A lesson on Kulongoski’s taxing ways

During the 1984 presidential debates leading up to Ronald Reagan’s reelection, a clueless Walter Mondale (D-MN), pointing at President Reagan, uttered these famous words:

“He won’t tell you that he is going to raise your taxes, I just did.”

Mondale went on to get his butt kicked in a landslide victory by one of history’s most popular presidents. And that was the last time a prominent Democrat publicly acknowledged his or her intention to raise taxes during a campaign. Now that doesn’t mean that they don’t intend to raise your taxes, it simply means they won’t publicly acknowledge it.

Take for instance, Gov. Ted Kulongoski. During his 2002 campaign for governor, Kulongoski with jaw jutting and eyes steely, looked deep into the television camera and stated that Oregon would simply have to learn to live within its means and promised not to raise the taxes for Oregon’s working men and women.

But the ink was hardly dry on his certificate of election than Kulongoski backed a massive tax increase referred to the voters under Measure 28. On January 28, 2003, the voters soundly rejected that tax increase. (Given Kulongoski’s narrow margin of victory over Kevin Mannix in that election, one wonders whether the results would have been different if Kulongoski had been honest with voters about his intention to support the tax increase.)

In the aftermath of the defeat of Measure 28, Kulongoski gathered with his Democrat colleagues in the House and the Senate and once again intoned that Oregonian’s had sent a clear message that they wanted Oregon to live within its means. He stated that new taxes were “off the table” for addressing Oregon’s budgetary concerns. Then House Minority Leader, Deborah Kafoury (D-Portland) pounded the table and announced that she was done fooling around and was there to take names and kick – well you know – derrière. Then Sen. Minority Leader, Kate Brown (D-Portland), while privately arguing that voters didn’t know what they were doing, joined in the public chorus of tough talk and grim faces.

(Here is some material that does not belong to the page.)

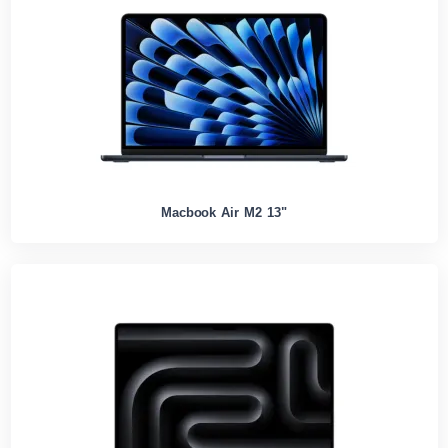
Macbook Air M2 13"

And again, before the ink was dry on the Democrats’ press releases, Gov. Kulongoski and the Democrats (joined by a few dissident Republicans) tried to bypass the voters and enact an even larger tax increase. Despite an intentional reduction in the timeline by the legislature, Citizens for a Sound Economy (now FreedomWorks) and Taxpayer Association of Oregon hastily gathered about twice the signatures necessary to refer the tax increase (Measure 30) to the voters. On February 3, 2004, the voters once again overwhelmingly rejected the tax increase. Kulongoski had been in office for less than thirteen months and he had twice broken his campaign promise not to raise taxes.

But the story doesn’t end there. Gov. Kulongoski, having failed once in a referral and again in trying to blow one past the voters, decided that the direct, frontal approach to raising taxes wasn’t going to work. So the governor tried a new tack – a hide-the-ball tack. He and his Democrat legislative colleagues supported by their friends in the public employees unions (the chief beneficiaries of any tax increase) began talking about reducing “tax expenditures.” For the uninitiated, “tax expenditures” is code for raising your taxes by reducing your deductions. It arises out of some bizarre notion by the big government crowd that all the money you earn is somehow the property of the government and that any of it that they allow you to keep is a “government expenditure”, thus the term “tax expenditure.” That proposition failed to catch fire in the last legislative session primarily because House Speaker Karen Minnis (R- Wood Village) and the Republican controlled House wanted nothing to do with such a perversion.

Are you keeping track? That’s three times in less than three years that Kulongoski made a run at raising your taxes.

And in the immortal words of Yogi Berra, “It ain’t over ’til it’s over.” Kulongoski, his Democrat legislative colleagues and his pals in the public employees unions are now demanding that the government keep the popular “kicker” – all $880M. (In order of magnitude, that approximates the biennial tax increases in Measure 28 and Measure 30.)

Let’s be clear, you can raise taxes by increasing the rate (Measures 28 and 30, by reducing the deductions (“tax expenditures”) and by refusing to give the refunds back (the “kicker”). In each instance, it will result in less money in the pockets of taxpayers and more unsustainable spending by the government. (By the way, Kulongoski wants to add the $880M to the already projected spending increase of $1.1B – a nearly $2B increase in the growth of government.)

Okay, to summarize. Kulongoski ran on a platform of fiscal restraint and no new taxes. We are three and one-half years into his term. In the space of that time he has made a run at raising your taxes four times. Come on, Ted, at least do a “Mondale” and tell the people during this election that you intend to raise their taxes.

The gubernatorial election could come down to something as simple as whether you will support the candidate who broke his promise about “no new taxes” (Kulongoski), the candidate who supports a $1.1B tax increase through a sales tax (Westlund), or the candidate who promises to cut government by ten percent (Saxton). You decide.